WHAT YOU NEED TO DO:
Print the whole listing below again, exactly as given.

EXTRACTED ENTRIES:
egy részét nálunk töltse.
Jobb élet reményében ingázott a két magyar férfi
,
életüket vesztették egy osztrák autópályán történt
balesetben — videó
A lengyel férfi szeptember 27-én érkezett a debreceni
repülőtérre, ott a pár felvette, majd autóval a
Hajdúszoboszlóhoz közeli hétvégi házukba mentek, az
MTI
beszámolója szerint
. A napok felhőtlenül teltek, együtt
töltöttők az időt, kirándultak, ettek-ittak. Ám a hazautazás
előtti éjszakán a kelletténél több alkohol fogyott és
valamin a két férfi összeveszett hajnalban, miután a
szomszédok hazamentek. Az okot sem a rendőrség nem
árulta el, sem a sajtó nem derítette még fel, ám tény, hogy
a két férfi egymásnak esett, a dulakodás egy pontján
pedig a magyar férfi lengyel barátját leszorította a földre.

EXERCISE OUTPUT:
egy részét nálunk töltse.
Jobb élet reményében ingázott a két magyar férfi
,
életüket vesztették egy osztrák autópályán történt
balesetben — videó
A lengyel férfi szeptember 27-én érkezett a debreceni
repülőtérre, ott a pár felvette, majd autóval a
Hajdúszoboszlóhoz közeli hétvégi házukba mentek, az
MTI
beszámolója szerint
. A napok felhőtlenül teltek, együtt
töltöttők az időt, kirándultak, ettek-ittak. Ám a hazautazás
előtti éjszakán a kelletténél több alkohol fogyott és
valamin a két férfi összeveszett hajnalban, miután a
szomszédok hazamentek. Az okot sem a rendőrség nem
árulta el, sem a sajtó nem derítette még fel, ám tény, hogy
a két férfi egymásnak esett, a dulakodás egy pontján
pedig a magyar férfi lengyel barátját leszorította a földre.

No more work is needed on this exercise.